Saved entries:

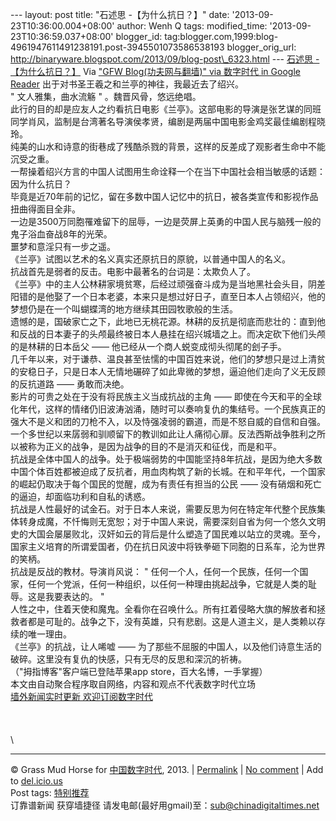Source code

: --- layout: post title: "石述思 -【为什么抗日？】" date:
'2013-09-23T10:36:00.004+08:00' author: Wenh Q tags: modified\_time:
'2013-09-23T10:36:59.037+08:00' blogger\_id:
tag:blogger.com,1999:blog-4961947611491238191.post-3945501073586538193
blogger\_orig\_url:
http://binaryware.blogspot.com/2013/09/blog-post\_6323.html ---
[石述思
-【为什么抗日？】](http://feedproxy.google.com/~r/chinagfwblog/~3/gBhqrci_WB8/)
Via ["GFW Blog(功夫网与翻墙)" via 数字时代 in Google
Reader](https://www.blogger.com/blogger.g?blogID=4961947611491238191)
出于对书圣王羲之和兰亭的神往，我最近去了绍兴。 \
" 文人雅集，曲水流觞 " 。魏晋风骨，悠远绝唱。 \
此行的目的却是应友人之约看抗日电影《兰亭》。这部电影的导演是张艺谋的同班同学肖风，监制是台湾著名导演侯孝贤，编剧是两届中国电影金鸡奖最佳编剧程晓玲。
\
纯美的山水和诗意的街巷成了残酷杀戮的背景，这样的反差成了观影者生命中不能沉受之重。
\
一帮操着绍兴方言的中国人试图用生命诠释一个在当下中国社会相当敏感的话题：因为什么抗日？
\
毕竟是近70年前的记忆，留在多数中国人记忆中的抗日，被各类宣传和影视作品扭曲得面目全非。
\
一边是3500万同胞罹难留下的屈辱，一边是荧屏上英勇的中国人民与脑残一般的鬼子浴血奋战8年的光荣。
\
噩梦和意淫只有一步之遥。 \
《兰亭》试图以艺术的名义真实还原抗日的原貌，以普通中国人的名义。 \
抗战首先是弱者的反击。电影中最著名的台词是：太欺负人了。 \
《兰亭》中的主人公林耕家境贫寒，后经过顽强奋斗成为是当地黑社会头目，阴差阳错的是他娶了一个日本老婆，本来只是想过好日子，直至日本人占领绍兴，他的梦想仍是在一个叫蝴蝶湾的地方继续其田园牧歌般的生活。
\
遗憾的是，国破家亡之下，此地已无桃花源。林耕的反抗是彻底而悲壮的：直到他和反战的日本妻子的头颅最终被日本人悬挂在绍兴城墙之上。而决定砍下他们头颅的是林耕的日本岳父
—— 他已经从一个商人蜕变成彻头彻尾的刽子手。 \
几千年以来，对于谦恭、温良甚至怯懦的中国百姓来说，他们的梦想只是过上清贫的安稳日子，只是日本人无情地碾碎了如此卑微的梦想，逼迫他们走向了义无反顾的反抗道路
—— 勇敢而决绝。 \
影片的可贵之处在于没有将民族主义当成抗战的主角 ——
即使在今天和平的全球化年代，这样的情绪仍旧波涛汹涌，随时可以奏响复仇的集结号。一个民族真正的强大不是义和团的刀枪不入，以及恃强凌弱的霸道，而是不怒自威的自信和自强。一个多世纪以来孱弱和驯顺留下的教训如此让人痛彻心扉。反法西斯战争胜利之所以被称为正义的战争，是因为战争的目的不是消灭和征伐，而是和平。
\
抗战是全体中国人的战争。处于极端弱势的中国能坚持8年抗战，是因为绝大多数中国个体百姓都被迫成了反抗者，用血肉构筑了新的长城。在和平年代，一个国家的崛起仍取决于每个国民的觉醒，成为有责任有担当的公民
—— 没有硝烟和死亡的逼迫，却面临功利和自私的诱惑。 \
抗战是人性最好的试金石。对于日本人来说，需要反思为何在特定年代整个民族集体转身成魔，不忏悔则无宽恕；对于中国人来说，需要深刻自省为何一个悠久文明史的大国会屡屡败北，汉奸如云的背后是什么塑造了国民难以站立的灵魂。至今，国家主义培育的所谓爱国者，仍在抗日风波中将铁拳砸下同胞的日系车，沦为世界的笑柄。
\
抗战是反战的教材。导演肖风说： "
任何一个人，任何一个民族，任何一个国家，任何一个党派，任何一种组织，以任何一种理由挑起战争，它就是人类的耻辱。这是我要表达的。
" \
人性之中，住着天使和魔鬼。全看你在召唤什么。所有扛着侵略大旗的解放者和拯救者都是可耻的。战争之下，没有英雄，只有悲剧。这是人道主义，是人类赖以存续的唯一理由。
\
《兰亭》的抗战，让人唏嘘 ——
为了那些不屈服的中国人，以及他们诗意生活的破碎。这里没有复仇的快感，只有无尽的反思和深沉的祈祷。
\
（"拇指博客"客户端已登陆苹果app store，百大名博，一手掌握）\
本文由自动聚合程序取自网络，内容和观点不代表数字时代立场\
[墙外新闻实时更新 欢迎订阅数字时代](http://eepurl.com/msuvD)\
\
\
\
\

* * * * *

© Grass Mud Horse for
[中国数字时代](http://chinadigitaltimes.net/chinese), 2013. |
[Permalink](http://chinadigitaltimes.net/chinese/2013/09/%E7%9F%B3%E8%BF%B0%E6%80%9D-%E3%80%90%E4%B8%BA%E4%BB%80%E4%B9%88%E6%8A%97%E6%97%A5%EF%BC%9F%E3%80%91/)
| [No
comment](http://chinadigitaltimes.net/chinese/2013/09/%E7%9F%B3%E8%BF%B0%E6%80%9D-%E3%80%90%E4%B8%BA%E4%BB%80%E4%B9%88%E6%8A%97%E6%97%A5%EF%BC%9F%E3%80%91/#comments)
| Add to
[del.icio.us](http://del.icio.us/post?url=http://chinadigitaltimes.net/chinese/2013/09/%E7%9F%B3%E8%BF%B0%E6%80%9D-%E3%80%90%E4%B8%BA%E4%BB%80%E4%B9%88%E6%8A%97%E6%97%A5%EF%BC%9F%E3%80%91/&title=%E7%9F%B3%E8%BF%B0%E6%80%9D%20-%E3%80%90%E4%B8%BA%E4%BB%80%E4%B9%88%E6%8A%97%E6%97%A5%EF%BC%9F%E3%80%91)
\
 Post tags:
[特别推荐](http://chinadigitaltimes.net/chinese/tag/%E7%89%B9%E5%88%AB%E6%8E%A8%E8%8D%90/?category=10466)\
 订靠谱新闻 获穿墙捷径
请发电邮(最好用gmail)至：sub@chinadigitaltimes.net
==
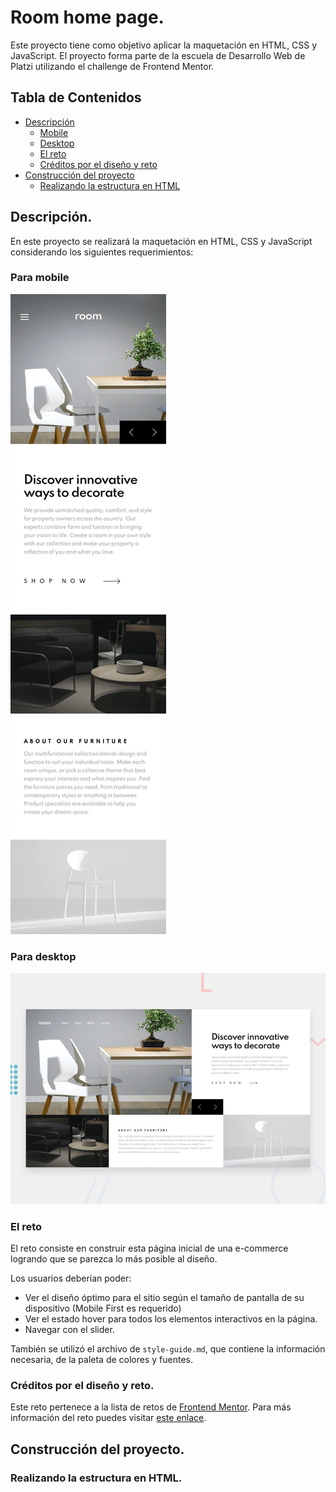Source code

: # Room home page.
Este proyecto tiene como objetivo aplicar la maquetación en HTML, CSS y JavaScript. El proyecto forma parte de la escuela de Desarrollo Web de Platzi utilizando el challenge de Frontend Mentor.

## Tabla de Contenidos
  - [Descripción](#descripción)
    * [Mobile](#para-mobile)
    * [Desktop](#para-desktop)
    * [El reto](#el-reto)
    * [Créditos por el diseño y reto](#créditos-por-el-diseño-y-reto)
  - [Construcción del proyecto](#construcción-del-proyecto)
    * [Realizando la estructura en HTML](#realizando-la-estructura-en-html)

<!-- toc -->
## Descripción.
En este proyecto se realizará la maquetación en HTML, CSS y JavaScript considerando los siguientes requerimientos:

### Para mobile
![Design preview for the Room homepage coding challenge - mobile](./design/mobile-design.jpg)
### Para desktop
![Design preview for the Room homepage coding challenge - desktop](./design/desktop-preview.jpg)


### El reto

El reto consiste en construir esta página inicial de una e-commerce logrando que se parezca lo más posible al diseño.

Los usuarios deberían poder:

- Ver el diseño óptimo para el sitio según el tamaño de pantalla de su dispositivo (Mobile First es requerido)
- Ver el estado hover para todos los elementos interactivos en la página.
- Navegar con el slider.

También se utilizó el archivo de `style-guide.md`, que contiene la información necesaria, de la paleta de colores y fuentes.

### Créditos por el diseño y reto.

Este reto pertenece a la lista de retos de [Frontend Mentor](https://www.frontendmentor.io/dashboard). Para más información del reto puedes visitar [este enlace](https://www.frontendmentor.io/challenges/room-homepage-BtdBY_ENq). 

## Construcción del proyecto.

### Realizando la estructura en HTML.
...
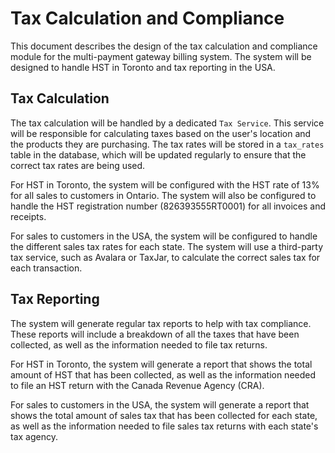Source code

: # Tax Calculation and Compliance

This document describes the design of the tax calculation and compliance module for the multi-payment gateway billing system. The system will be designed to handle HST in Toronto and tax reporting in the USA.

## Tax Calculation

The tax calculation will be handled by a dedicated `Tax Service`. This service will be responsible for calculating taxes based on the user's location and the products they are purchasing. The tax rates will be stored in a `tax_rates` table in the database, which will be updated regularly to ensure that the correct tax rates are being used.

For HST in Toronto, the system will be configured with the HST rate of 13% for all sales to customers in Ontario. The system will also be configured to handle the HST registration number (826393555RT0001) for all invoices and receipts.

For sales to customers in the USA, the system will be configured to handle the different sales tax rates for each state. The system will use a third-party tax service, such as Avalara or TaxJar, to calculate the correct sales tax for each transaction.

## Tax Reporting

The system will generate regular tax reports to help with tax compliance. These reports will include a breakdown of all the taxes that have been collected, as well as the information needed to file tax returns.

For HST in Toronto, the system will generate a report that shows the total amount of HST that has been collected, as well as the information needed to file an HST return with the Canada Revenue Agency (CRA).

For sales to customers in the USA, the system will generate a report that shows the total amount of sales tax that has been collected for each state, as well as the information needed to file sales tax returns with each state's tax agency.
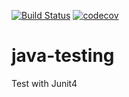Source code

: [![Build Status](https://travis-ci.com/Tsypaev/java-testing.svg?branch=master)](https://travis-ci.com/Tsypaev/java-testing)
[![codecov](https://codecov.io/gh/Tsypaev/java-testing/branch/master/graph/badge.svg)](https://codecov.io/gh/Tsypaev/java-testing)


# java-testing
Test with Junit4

● Your task
Find the word "Mentor" in the entries, and copy every line it shows up in.

● Problem solution
Este proyecto tiene como objetivo aplicar la maquetación en HTML, CSS y JavaScript. El proyecto forma parte de la escuela de Desarrollo Web de Platzi utilizando el challenge de Frontend Mentor.
Este reto pertenece a la lista de retos de [Frontend Mentor](https://www.frontendmentor.io/dashboard). Para más información del reto puedes visitar [este enlace](https://www.frontendmentor.io/challenges/room-homepage-BtdBY_ENq). 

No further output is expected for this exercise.